If asked, my clients would say that I have helped them to see the competing emotions behind their actions and to choose to listen to the voice of their own natural emotions.
They feel differently now because they better recognize the emotions to ignore and the emotions to embrace.
Parents of young adults would tell you that I am able to be trusted by and with their children and enable them to feel stronger and more capable of representing themselves to the world.
“Early adulthood is unique time to grow and learn about ourselves and our emotions. It’s a time when the way we were raised crashes into our natural emotions. The conflict causes symptoms such as anxiety attacks, lack of motivation, avoidance, inability to function, feeling lost and many other experiences of emotional distress. Understanding the root cause enables the young adult to harness their emotions to build a life based on what they want rather than what they have been told is right for them.

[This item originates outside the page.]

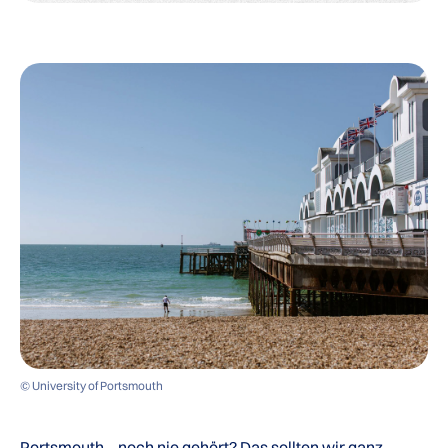
© University of Portsmouth
Portsmouth – noch nie gehört? Das sollten wir ganz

I know this to be true both professionally and personally. As a pre-med student at Princeton University at 20 years old, I ran into myself. It took a series of panic attacks and a year off from school to learn who I was and what I wanted. I came back to school and changed my career path from medicine/science to clinical psychology, people, and the doctor-patient relationship. I became the doctor that I wanted to be rather than the doctor I was supposed to be. I went one step further. I asked my girlfriend to marry me. After 41 years of marriage and 32 years of clinical practice, I can say that they were the two best choices of my life.”
He played collegiate tennis at Princeton University, spent 10 years as a teaching tennis professional, played three sports in high school, tennis, football and ice hockey, and served as a youth sports coach in soccer and baseball for 10 years. Professionally, Dr. Van Schoyck has served as a member of a sports medicine team with two local hospitals since 1995, has published research on attention/concentration in sport, and worked with athletes of all levels to balance the emotional demands of competitive athletics with their personal lives.
He earned his BA in Biology from Princeton University in 1975, and his Ph.D in Clinical Psychology from the University of Cincinnati in 1984. He is licensed in both Pennsylvania and New Jersey.